## Problem description
Beginning with the first entry, set down each one exactly as shown.

## Data to use
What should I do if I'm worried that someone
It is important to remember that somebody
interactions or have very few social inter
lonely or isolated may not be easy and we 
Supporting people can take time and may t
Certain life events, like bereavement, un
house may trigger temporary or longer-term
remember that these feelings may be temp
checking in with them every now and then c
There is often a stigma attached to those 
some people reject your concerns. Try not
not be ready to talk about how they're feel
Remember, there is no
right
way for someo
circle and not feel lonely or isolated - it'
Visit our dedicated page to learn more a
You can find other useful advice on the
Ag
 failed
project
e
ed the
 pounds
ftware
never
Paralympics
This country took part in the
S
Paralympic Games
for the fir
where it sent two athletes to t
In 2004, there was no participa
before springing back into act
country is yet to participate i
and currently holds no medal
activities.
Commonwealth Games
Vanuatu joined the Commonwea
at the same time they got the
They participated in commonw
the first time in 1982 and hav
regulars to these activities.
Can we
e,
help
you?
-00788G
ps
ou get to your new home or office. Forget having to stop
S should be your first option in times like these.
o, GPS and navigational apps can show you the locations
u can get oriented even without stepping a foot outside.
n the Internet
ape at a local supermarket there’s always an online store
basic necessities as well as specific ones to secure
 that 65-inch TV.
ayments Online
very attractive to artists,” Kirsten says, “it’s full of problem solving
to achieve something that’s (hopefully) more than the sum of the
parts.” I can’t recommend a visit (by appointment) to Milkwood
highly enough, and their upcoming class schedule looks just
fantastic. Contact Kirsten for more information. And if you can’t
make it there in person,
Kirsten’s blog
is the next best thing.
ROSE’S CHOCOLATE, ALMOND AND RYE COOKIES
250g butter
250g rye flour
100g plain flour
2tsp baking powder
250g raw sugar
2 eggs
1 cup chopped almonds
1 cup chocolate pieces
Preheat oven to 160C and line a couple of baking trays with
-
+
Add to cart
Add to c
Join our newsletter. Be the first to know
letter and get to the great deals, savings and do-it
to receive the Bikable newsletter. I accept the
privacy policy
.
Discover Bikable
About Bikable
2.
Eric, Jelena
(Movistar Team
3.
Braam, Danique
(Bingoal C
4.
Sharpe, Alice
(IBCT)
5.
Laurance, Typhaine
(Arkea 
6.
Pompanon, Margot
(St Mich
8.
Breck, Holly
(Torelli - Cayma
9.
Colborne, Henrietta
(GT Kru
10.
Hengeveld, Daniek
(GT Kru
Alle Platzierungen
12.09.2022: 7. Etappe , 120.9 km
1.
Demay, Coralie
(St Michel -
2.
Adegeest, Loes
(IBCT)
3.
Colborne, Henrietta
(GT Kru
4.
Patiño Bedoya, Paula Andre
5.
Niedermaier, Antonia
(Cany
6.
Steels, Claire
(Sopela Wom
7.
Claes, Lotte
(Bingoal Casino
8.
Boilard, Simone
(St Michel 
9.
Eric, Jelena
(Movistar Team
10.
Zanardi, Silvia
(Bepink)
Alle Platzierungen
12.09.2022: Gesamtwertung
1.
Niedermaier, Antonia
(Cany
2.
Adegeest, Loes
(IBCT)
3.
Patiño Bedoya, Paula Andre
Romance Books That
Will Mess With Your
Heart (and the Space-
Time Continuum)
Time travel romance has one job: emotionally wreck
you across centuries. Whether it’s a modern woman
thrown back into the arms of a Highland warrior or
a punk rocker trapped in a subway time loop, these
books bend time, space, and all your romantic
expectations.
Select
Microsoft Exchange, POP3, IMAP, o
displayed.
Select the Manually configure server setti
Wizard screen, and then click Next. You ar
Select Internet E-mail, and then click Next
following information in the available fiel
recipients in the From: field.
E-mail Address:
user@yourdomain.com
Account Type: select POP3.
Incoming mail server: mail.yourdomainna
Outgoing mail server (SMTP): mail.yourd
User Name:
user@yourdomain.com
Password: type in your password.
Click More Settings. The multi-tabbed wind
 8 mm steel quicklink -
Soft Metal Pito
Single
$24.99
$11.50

## Output of the exercise
What should I do if I'm worried that someone
It is important to remember that somebody
interactions or have very few social inter
lonely or isolated may not be easy and we 
Supporting people can take time and may t
Certain life events, like bereavement, un
house may trigger temporary or longer-term
remember that these feelings may be temp
checking in with them every now and then c
There is often a stigma attached to those 
some people reject your concerns. Try not
not be ready to talk about how they're feel
Remember, there is no
right
way for someo
circle and not feel lonely or isolated - it'
Visit our dedicated page to learn more a
You can find other useful advice on the
Ag
 failed
project
e
ed the
 pounds
ftware
never
Paralympics
This country took part in the
S
Paralympic Games
for the fir
where it sent two athletes to t
In 2004, there was no participa
before springing back into act
country is yet to participate i
and currently holds no medal
activities.
Commonwealth Games
Vanuatu joined the Commonwea
at the same time they got the
They participated in commonw
the first time in 1982 and hav
regulars to these activities.
Can we
e,
help
you?
-00788G
ps
ou get to your new home or office. Forget having to stop
S should be your first option in times like these.
o, GPS and navigational apps can show you the locations
u can get oriented even without stepping a foot outside.
n the Internet
ape at a local supermarket there’s always an online store
basic necessities as well as specific ones to secure
 that 65-inch TV.
ayments Online
very attractive to artists,” Kirsten says, “it’s full of problem solving
to achieve something that’s (hopefully) more than the sum of the
parts.” I can’t recommend a visit (by appointment) to Milkwood
highly enough, and their upcoming class schedule looks just
fantastic. Contact Kirsten for more information. And if you can’t
make it there in person,
Kirsten’s blog
is the next best thing.
ROSE’S CHOCOLATE, ALMOND AND RYE COOKIES
250g butter
250g rye flour
100g plain flour
2tsp baking powder
250g raw sugar
2 eggs
1 cup chopped almonds
1 cup chocolate pieces
Preheat oven to 160C and line a couple of baking trays with
-
+
Add to cart
Add to c
Join our newsletter. Be the first to know
letter and get to the great deals, savings and do-it
to receive the Bikable newsletter. I accept the
privacy policy
.
Discover Bikable
About Bikable
2.
Eric, Jelena
(Movistar Team
3.
Braam, Danique
(Bingoal C
4.
Sharpe, Alice
(IBCT)
5.
Laurance, Typhaine
(Arkea 
6.
Pompanon, Margot
(St Mich
8.
Breck, Holly
(Torelli - Cayma
9.
Colborne, Henrietta
(GT Kru
10.
Hengeveld, Daniek
(GT Kru
Alle Platzierungen
12.09.2022: 7. Etappe , 120.9 km
1.
Demay, Coralie
(St Michel -
2.
Adegeest, Loes
(IBCT)
3.
Colborne, Henrietta
(GT Kru
4.
Patiño Bedoya, Paula Andre
5.
Niedermaier, Antonia
(Cany
6.
Steels, Claire
(Sopela Wom
7.
Claes, Lotte
(Bingoal Casino
8.
Boilard, Simone
(St Michel 
9.
Eric, Jelena
(Movistar Team
10.
Zanardi, Silvia
(Bepink)
Alle Platzierungen
12.09.2022: Gesamtwertung
1.
Niedermaier, Antonia
(Cany
2.
Adegeest, Loes
(IBCT)
3.
Patiño Bedoya, Paula Andre
Romance Books That
Will Mess With Your
Heart (and the Space-
Time Continuum)
Time travel romance has one job: emotionally wreck
you across centuries. Whether it’s a modern woman
thrown back into the arms of a Highland warrior or
a punk rocker trapped in a subway time loop, these
books bend time, space, and all your romantic
expectations.
Select
Microsoft Exchange, POP3, IMAP, o
displayed.
Select the Manually configure server setti
Wizard screen, and then click Next. You ar
Select Internet E-mail, and then click Next
following information in the available fiel
recipients in the From: field.
E-mail Address:
user@yourdomain.com
Account Type: select POP3.
Incoming mail server: mail.yourdomainna
Outgoing mail server (SMTP): mail.yourd
User Name:
user@yourdomain.com
Password: type in your password.
Click More Settings. The multi-tabbed wind
 8 mm steel quicklink -
Soft Metal Pito
Single
$24.99
$11.50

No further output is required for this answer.